Every time a new MMO is released a bunch of people hop onto their soapboxes and announce that it’s the New WoW Killer. It’s the game that will put World of Warcraft on it’s massive butt, blah blah blah.

Has WoW Has Killed the MMO Genre?Naturally they’re wrong and naturally all those games have either died or become pretty much “free to play.”

So here’s a different tale on the question, from The Escapist:

The boss of new MMO Firefall thinks that World of Warcraft made MMOs “too accessible.”

“Sometimes I look at WoW and think ‘what have we done?’ I think I know. I think we killed a genre.” Former World of Warcraft developer and CEO of Red 5 Studios Mark Kern believes that WoW, and its countless clones, have killed the MMO genre by making MMOs too accessible to a casual audience. In particular, the ease in leveling through the main game and the race to the mythical “endgame” has made it increasingly difficult for new developers to create rich worlds. “And it worked. Players came in droves, millions of them. But at what cost?”
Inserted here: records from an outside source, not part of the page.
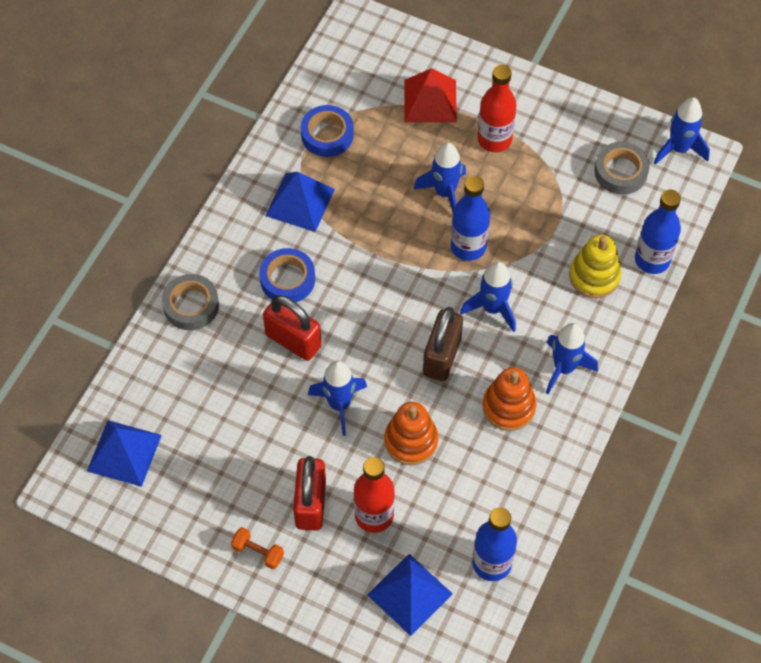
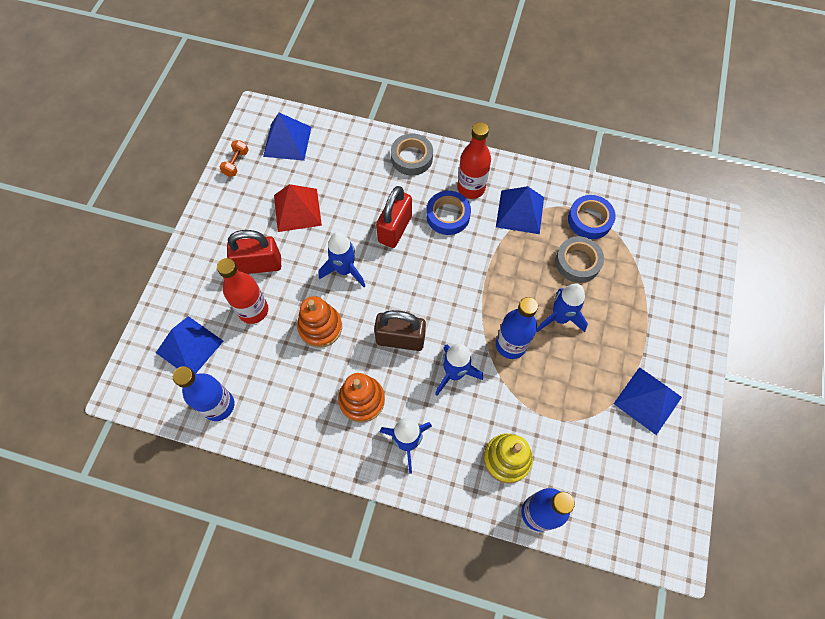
camera: 80 degrees right, 5 degrees up
orange dumbbell [231,527,284,570] -> orange dumbbell moved to [219,140,249,177]
red pyramid [404,68,457,123] -> red pyramid moved to [274,184,322,232]
red bottle [478,65,517,153] -> red bottle moved to [457,122,491,199]
grey tape [594,142,650,195] -> grey tape moved to [555,236,604,283]
blue rocket [654,97,710,165] -> none
none -> blue pyramid [614,367,682,435]

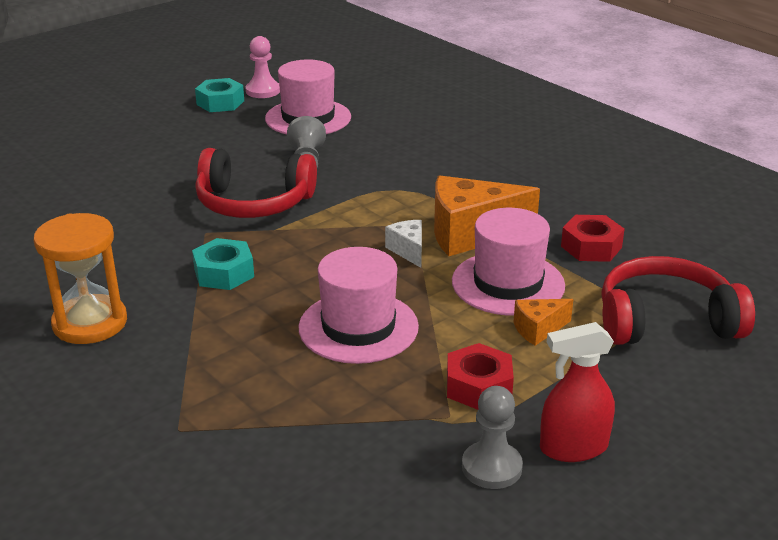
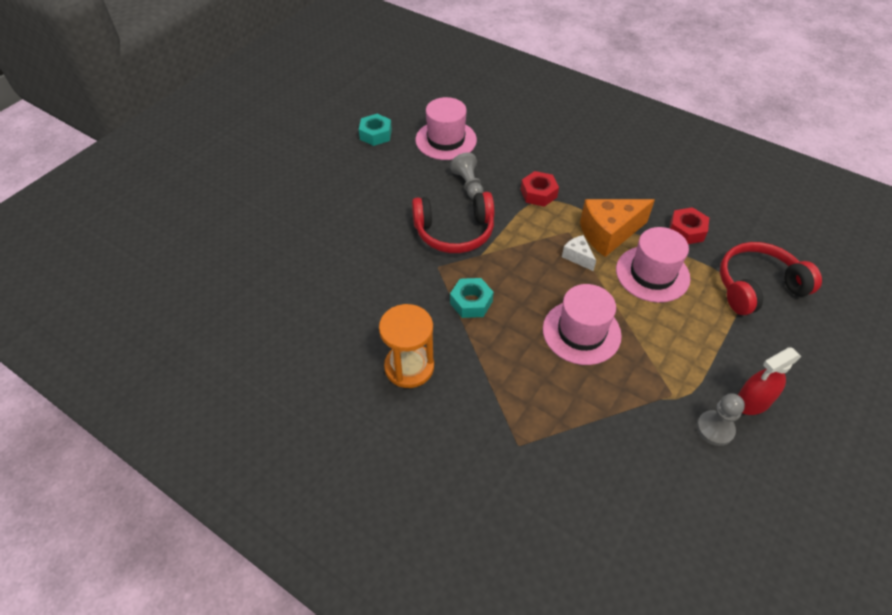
camera: 15 degrees left, 20 degrees up
pink pawn [245,36,280,98] -> none
red nut [447,343,514,410] -> red nut moved to [521,171,559,207]
orange cheese [514,299,573,346] -> none

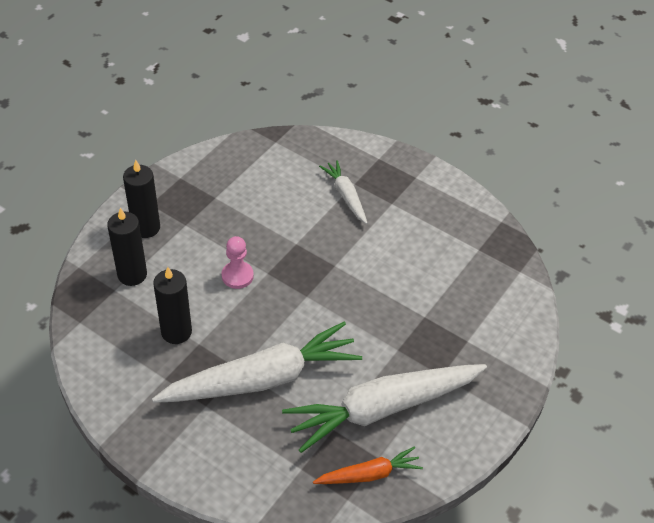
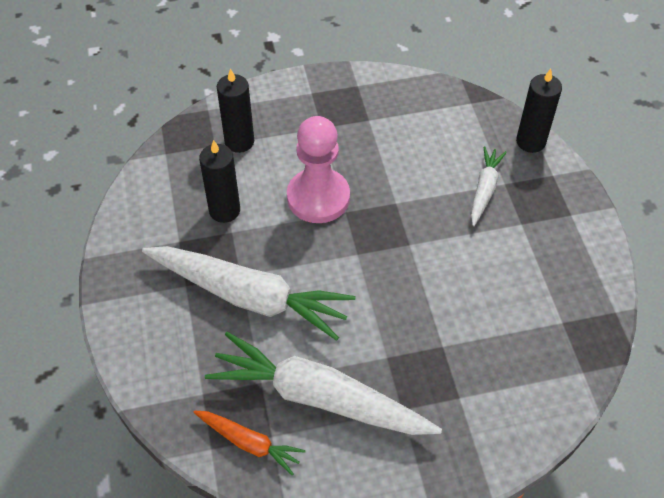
camera: 45 degrees right, 5 degrees up
black candle [123,160,160,238] -> black candle moved to [516,69,562,153]
pink pawn [222,236,254,289] -> pink pawn [287,116,350,223], size x1.86

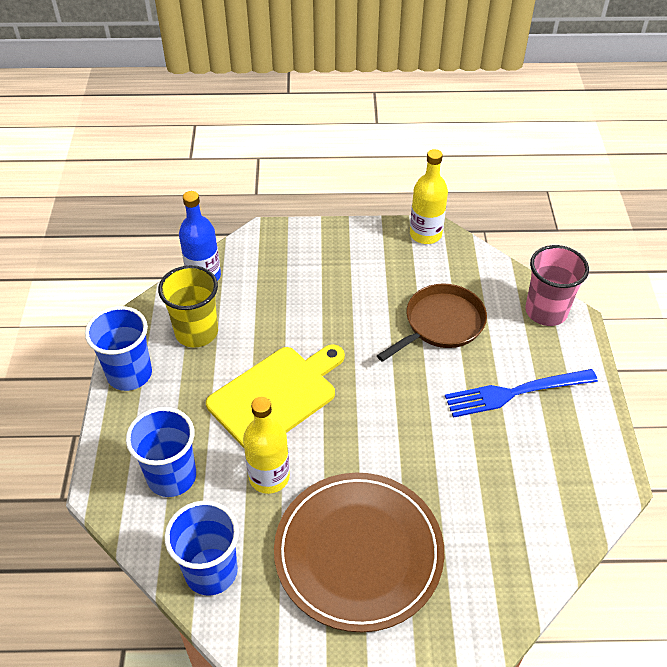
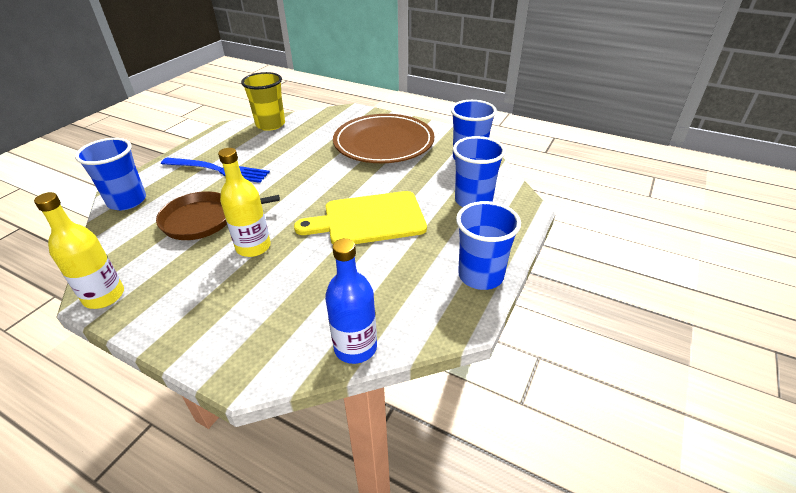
camera: 150 degrees left, 10 degrees down
yellow cup [158,265,218,348] -> yellow cup moved to [241,72,285,131]
yellow bottle [243,397,290,494] -> yellow bottle moved to [218,148,271,257]
pink cup [525,245,589,326] -> blue cup [75,138,146,210]

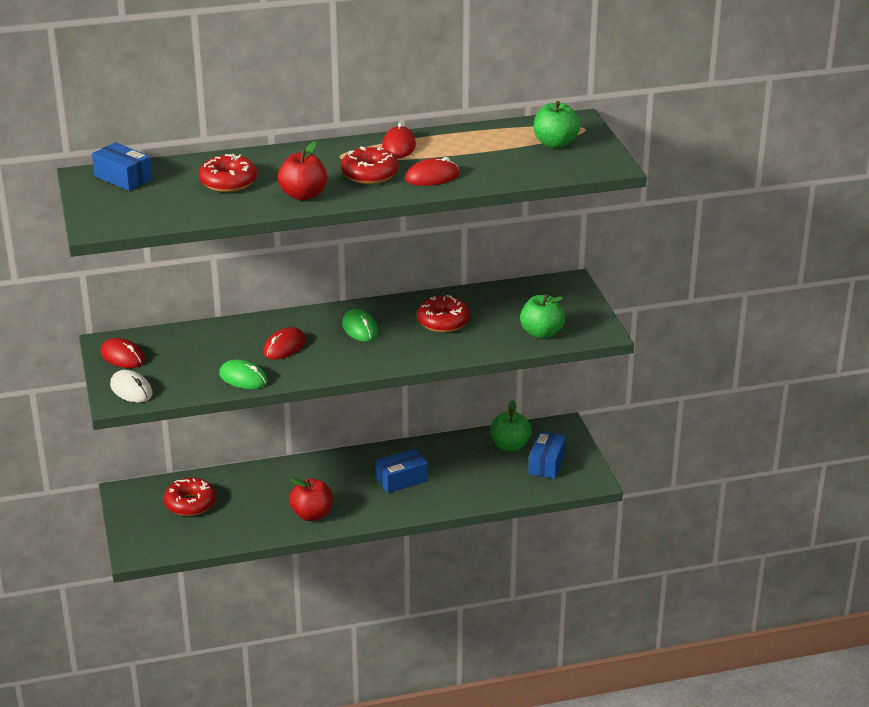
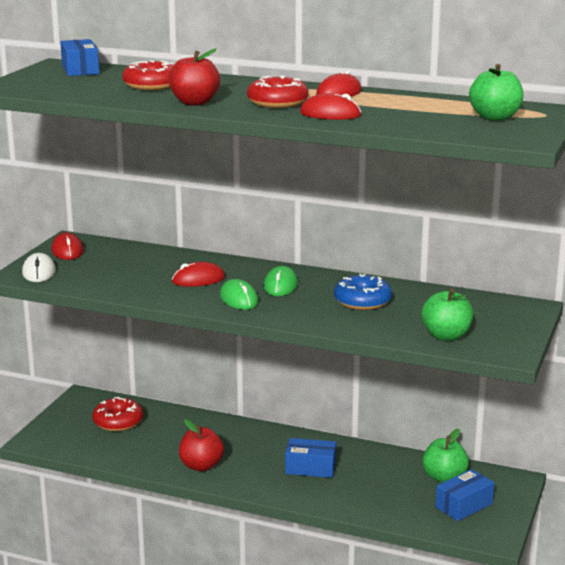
camera: 35 degrees right, 10 degrees down
green mouse [219,359,268,389] -> green mouse moved to [220,279,258,310]
red donut [417,295,470,333] -> blue donut [334,274,392,310]

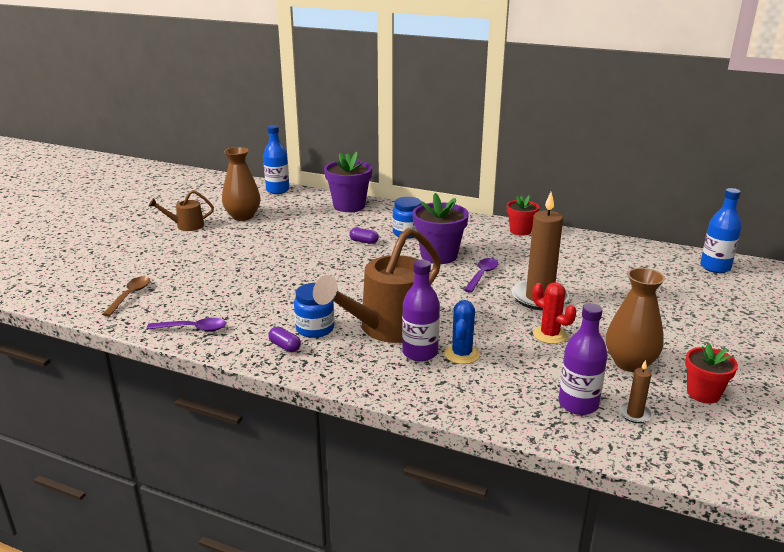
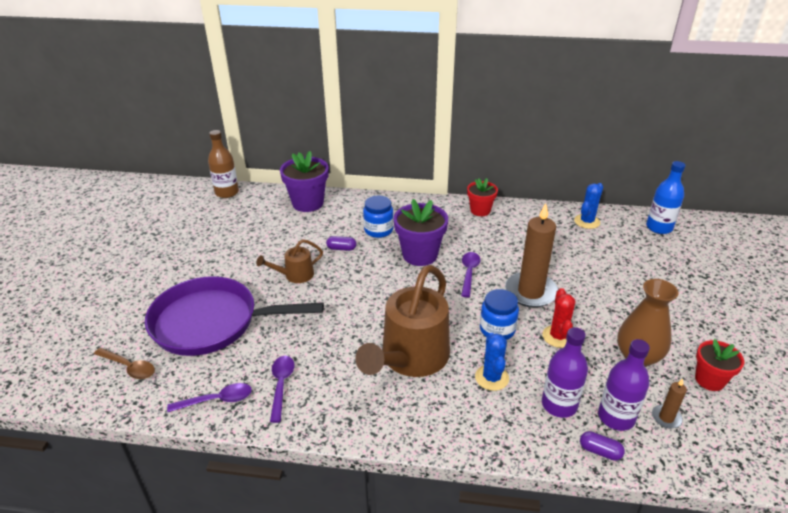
camera: 15 degrees left, 10 degrees up
brown spoon [102,276,150,316] -> brown spoon turned 120 degrees clockwise [94,348,155,379]
brown watering can [148,190,214,231] -> brown watering can moved to [256,239,323,283]
brown vase [222,147,261,221] -> none
blue bottle [263,125,289,194] -> brown bottle [208,130,239,198]
purple capsule [268,327,301,352] -> purple capsule moved to [580,431,625,461]
blue jar [294,283,335,338] -> blue jar moved to [480,289,519,340]
purple bottle [402,260,440,362] -> purple bottle moved to [542,327,588,418]
red cactus [532,282,576,344] -> red cactus turned 60 degrees clockwise [542,288,575,348]
none -> purple pan [145,276,324,356]
none -> purple spoon [270,356,294,423]
none -> blue cactus [574,183,603,229]

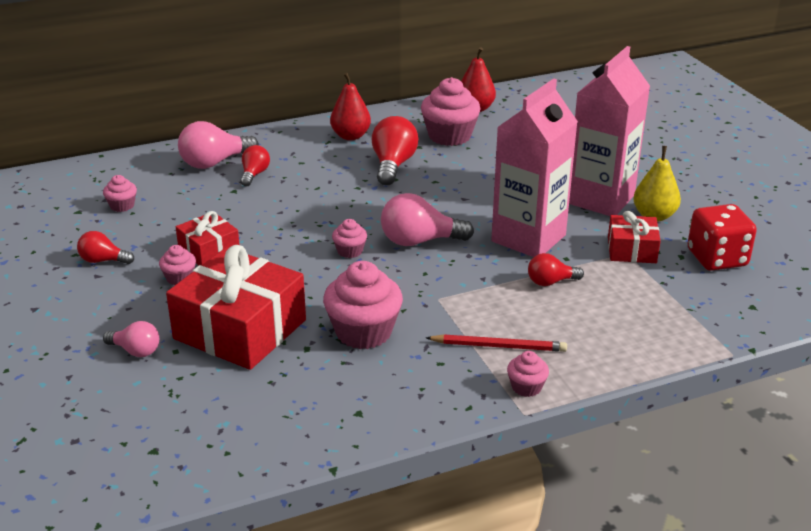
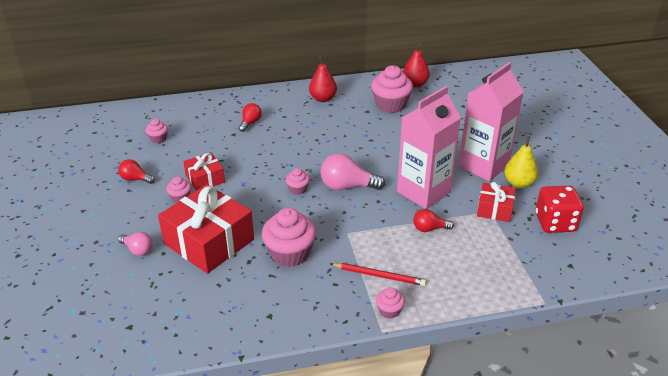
camera: 10 degrees right, 5 degrees up
pink light bulb [178,121,259,169] -> none
red light bulb [372,116,419,185] -> none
Check out the whole post here.

Then, after reading it, come back and tell us what you think (keep it clean.) Has WoW killed the MMO genre? Can any company, other than Blizzard, kill off WoW? What would it take?

Sure, lots of games have prettier graphics, by far, and decent stories and so on. But does any give a Goblin’s hangnail about story anymore? I like to explore new zones and read the quests and get into the story, but does anyone else?